For four summers, Lily was the rambunctious child who dashed in and out of her father’s meetings and had the run of the grounds at the O’Neill, charming everyone and reminding us that the making of theatre might, at its best, achieve the inquisitiveness and innocence of a youth.
While she has probably forgotten it – and me as I haven’t seen her in years – I took Lily to what was probably her very first professional baseball game, putting me in the unlikely position of explaining sports, a rare task for me.
Matthew is the nephew of Jonathan Larson, the creator of Rent. I did not know Jonathan, but did come to know his sister and parents during my time at the American Theatre Wing.
I arranged with them for the Wing to take over the awarding of the Jonathan Larson Grants, taking over for the Jonathan Larson Foundation, which they had run.
In more recent years, I’ve communicated with the Larsons over instances when Rent faced censorship, and I’ve worked to ensure the productions went on, with varying success.
I had less direct exposure to Matthew than I did to Lily, but the time in which I came to know his family coincided with his undergraduate and graduate years at the Yale School of Drama.

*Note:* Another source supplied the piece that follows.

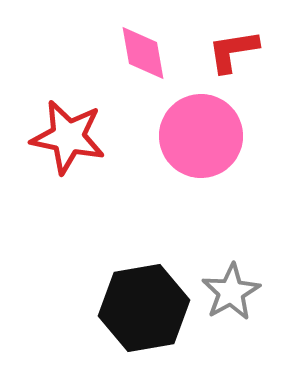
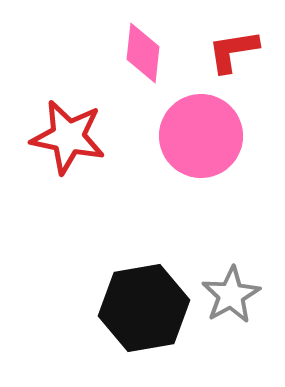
pink diamond: rotated 16 degrees clockwise
gray star: moved 3 px down
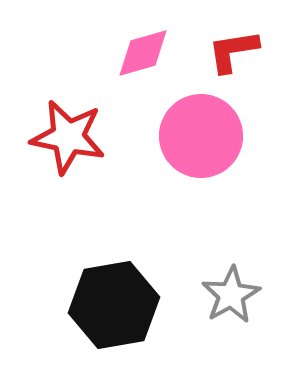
pink diamond: rotated 68 degrees clockwise
black hexagon: moved 30 px left, 3 px up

His mother would often let me know what he was up to in my hometown, working in some of the spaces where I first came to deeply love theatre. I felt a connection, even if at a remove.
So as someone without children, I felt a bit paternal as Lily and Matthew each had their work showcased in New York for the first time (though to be clear, Matt’s dad is alive and well).
Because one doesn’t review readings or one-off concerts, and because I was predisposed to enjoy whatever I saw, I won’t say anything about what I saw of their work.
What I can say is that I genuinely want to see more of what they do, and to the degree possible, I will.
I can presumptuously say that they did themselves and their families proud as they emerged in New York as the next generation of Houghtons and Larsons creating work for the stage.
I can also say that I sat with a smile on my face throughout both shows, thinking not just of those present but those gone too soon, both men my age, one a friend I miss, the other someone I wish I’d known.
Because I wasn’t attending either event intending to write about them at all, I wasn’t taking notes. But late in Matthew’s concert, a snippet of lyric struck me and I scribbled it down with the pen meant for signing my credit card slip. If I heard it correctly, it was, “Preserve in love who you really are”, a lovely sentiment.
For Matthew and Lily, they are at the start of preserving not only who they are in their work, but those who came before them as well. Through their families, Jonathan and Jim have theatrical legacies that will live and grow in new and perhaps unexpected ways for many years to come.
This week in US theatre
A piece of the Public Theater’s own history is the focus of Richard Nelson’s new play Illyria, which opens officially on Monday night under the playwright’s direction. It examines the efforts of the theatre’s founder, the late Joseph Papp, to establish a free outdoor Shakespeare theatre in Central Park, rousing the opposition of the city’s elites.
Tectonic Theater Project, the company behind such works as Gross Indecency and The Laramie Project, debuts its newest work, Uncommon Sense, about living on the autism spectrum, on Thursday night Off-Broadway at the Sheen Center. It’s written by Anushka Paris-Carter and Andy Paris, the latter also directing.
Ayad Akhtar returns audiences to the days of high-flying bond traders in the 1980s with his new play Junk, opening Thursday at Lincoln Center Theater. Steven Pasquale plays the central master of the universe under the direction of Doug Hughes.